Division of Clinical Pharmacology and Therapeutics, Department of Medicine, Li Ka Shing Faculty of Medicine, University of Hong Kong, Hong Kong.
Ther Adv Drug Saf. 2013 Aug;4(4):171-81. doi: 10.1177/2042098613489721.
Obesity is a major health problem worldwide. Although diet and physical activity are crucial in the management of obesity, the long-term success rate is low. Therefore antiobesity drugs are of great interest, especially when lifestyle modification has failed. As obesity is not an immediate life-threatening disease, these drugs are required to be safe. Antiobesity drugs that have been developed so far have limited efficacies and considerable adverse effects affecting tolerability and safety. Therefore, most antiobesity drugs have been withdrawn. Fenfluramine and dexfenfluramine were withdrawn because of the potential damage to heart valves. Sibutramine was associated with an increase in major adverse cardiovascular events in the Sibutramine Cardiovascular Outcomes (SCOUT) trial and it was withdrawn from the market in 2010. Rimonabant was withdrawn because of significant psychiatric adverse effects. Orlistat was approved in Europe and the United States for long-term treatment of obesity, but many patients cannot tolerate its gastrointestinal side effects. Phentermine and diethylpropion can only be used for less than 12 weeks because the long-term safety of these drugs is unknown. Ephedrine and caffeine are natural substances but the effects on weight reduction are modest. As a result there is a huge unmet need for effective and safe antiobesity drugs. Recently lorcaserin and topiramate plus phentermine have been approved for the treatment of obesity but long-term safety data are lacking.

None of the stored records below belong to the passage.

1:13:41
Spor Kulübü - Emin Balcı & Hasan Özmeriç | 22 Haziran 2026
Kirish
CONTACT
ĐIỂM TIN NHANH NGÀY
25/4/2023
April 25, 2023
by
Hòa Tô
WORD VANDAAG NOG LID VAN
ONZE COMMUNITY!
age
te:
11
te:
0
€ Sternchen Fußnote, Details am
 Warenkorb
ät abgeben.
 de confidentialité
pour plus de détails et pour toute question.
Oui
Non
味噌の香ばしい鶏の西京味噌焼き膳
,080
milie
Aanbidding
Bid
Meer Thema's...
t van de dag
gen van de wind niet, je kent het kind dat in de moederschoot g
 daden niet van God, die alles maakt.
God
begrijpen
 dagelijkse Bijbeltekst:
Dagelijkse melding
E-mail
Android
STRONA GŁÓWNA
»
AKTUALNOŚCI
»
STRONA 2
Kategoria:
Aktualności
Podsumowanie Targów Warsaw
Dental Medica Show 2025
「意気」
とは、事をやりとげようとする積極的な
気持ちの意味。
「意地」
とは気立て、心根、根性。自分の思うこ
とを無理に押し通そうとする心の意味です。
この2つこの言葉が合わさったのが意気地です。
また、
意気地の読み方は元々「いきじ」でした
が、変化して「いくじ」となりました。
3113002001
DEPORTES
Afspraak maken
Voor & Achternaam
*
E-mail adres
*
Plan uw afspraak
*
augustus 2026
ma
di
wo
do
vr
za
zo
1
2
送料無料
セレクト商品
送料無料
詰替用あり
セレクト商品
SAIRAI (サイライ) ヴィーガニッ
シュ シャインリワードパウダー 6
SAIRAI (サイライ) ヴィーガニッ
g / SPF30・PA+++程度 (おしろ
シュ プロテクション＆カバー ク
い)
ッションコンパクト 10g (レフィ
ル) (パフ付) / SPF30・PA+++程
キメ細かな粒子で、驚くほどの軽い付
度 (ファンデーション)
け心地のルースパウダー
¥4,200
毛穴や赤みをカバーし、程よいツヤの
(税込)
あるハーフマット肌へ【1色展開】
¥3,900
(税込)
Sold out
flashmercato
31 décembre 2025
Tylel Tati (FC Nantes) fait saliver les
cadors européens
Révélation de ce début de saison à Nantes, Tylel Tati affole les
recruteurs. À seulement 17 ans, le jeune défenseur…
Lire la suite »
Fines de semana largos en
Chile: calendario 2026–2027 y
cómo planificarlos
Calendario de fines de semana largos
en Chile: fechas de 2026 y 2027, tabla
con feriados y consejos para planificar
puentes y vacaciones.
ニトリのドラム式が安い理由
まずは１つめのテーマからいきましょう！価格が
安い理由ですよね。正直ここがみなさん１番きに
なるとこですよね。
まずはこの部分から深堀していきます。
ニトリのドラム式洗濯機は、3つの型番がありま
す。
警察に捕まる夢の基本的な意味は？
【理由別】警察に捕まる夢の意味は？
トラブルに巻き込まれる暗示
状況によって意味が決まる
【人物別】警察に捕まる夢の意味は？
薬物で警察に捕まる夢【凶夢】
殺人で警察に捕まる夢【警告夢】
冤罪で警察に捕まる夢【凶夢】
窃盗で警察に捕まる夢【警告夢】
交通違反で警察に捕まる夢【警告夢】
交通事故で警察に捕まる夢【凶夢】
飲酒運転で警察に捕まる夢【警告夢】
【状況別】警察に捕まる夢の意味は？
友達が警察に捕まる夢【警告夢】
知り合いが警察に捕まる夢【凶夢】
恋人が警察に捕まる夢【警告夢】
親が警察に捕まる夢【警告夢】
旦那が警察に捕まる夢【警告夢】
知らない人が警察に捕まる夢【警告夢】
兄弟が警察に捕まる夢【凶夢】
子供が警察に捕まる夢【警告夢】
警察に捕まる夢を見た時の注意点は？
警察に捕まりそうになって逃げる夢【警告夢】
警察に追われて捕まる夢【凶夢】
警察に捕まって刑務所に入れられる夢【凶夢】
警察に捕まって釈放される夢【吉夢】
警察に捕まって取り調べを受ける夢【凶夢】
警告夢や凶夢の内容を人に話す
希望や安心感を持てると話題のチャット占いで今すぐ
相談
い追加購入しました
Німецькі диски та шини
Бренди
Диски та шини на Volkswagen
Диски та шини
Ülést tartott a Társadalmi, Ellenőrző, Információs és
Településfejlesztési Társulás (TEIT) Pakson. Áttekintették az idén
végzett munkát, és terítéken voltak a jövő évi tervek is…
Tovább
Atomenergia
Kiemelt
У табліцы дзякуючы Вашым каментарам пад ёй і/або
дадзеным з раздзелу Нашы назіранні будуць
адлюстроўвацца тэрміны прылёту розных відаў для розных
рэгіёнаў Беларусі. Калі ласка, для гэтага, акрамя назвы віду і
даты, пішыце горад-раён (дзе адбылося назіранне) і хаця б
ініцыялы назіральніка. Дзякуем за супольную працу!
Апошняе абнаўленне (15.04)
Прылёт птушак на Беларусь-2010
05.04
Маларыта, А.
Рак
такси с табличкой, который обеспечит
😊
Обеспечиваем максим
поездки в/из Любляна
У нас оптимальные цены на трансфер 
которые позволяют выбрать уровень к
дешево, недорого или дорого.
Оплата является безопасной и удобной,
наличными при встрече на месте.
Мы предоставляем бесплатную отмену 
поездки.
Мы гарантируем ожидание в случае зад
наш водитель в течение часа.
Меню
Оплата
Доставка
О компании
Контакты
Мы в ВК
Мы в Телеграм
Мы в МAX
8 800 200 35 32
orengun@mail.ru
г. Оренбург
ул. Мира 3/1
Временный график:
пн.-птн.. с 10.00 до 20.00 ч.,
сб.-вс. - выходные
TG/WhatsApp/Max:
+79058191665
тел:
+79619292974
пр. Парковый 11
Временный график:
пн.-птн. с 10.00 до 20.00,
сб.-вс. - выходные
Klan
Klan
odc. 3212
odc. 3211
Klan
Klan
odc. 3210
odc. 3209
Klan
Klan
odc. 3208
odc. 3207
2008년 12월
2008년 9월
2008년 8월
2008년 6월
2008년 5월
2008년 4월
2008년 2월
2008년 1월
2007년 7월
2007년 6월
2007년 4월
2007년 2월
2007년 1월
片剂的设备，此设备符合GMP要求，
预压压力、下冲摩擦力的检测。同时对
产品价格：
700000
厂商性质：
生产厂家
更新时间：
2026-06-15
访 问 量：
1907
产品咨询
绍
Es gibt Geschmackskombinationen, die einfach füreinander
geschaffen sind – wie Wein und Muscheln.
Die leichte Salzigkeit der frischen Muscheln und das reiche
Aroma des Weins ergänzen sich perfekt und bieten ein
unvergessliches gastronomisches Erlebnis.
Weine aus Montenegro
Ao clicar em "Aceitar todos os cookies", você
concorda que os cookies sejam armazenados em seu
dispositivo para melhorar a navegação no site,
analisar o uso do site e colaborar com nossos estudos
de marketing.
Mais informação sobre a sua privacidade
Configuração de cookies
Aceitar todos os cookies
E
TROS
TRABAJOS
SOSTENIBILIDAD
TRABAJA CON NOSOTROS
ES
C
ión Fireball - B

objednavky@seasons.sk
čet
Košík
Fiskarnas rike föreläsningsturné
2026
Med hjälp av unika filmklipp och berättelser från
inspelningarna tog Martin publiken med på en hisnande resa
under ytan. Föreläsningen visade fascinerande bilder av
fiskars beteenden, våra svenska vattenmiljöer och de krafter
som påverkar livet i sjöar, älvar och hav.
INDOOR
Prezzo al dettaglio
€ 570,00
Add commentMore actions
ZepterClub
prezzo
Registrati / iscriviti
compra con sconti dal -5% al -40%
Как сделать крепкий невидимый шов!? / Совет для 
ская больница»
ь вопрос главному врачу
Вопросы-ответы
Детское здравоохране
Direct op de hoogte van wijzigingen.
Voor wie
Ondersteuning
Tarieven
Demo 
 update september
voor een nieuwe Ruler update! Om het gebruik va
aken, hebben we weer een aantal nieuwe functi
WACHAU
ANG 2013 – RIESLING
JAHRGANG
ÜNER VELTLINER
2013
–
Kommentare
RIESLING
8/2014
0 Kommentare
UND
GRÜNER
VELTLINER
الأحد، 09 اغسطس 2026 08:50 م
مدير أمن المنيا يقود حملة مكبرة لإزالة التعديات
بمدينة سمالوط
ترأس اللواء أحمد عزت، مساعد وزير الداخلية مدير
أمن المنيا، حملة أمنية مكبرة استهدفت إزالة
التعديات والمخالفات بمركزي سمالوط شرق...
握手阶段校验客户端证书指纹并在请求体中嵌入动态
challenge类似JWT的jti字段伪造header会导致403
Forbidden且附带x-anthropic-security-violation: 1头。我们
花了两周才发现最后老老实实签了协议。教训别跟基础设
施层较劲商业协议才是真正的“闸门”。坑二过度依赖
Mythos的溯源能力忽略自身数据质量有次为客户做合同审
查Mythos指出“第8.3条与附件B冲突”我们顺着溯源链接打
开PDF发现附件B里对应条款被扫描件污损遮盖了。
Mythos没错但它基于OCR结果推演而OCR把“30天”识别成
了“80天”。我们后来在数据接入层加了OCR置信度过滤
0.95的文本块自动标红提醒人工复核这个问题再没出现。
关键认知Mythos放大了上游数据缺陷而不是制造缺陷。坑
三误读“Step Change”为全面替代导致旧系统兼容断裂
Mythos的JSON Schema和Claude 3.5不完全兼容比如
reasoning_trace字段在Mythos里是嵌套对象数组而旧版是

肥胖是全球范围内的一个主要健康问题。尽管饮食和身体活动在肥胖管理中至关重要,但长期成功率较低。因此,抗肥胖药物引起了极大的关注,尤其是当生活方式改变失败时。由于肥胖不是危及生命的急性疾病,因此这些药物必须是安全的。迄今为止开发的抗肥胖药物疗效有限,且有相当大的不良反应,影响耐受性和安全性。因此,大多数抗肥胖药物已被撤出市场。芬氟拉明和右芬氟拉明因可能损害心脏瓣膜而被撤出。西布曲明因在西布曲明心血管结局(SCOUT)试验中与主要不良心血管事件增加相关而于 2010 年撤出市场。利莫那班因严重精神不良反应而被撤出。奥利司他在欧洲和美国获准用于长期治疗肥胖症,但许多患者无法耐受其胃肠道副作用。安非他命和右苯丙胺只能使用 12 周以下,因为这些药物的长期安全性未知。麻黄碱和咖啡因是天然物质,但对减肥的效果不大。因此,对于有效和安全的抗肥胖药物存在巨大的未满足需求。最近,氯卡色林和托吡酯加安非他命已被批准用于治疗肥胖症,但缺乏长期安全性数据。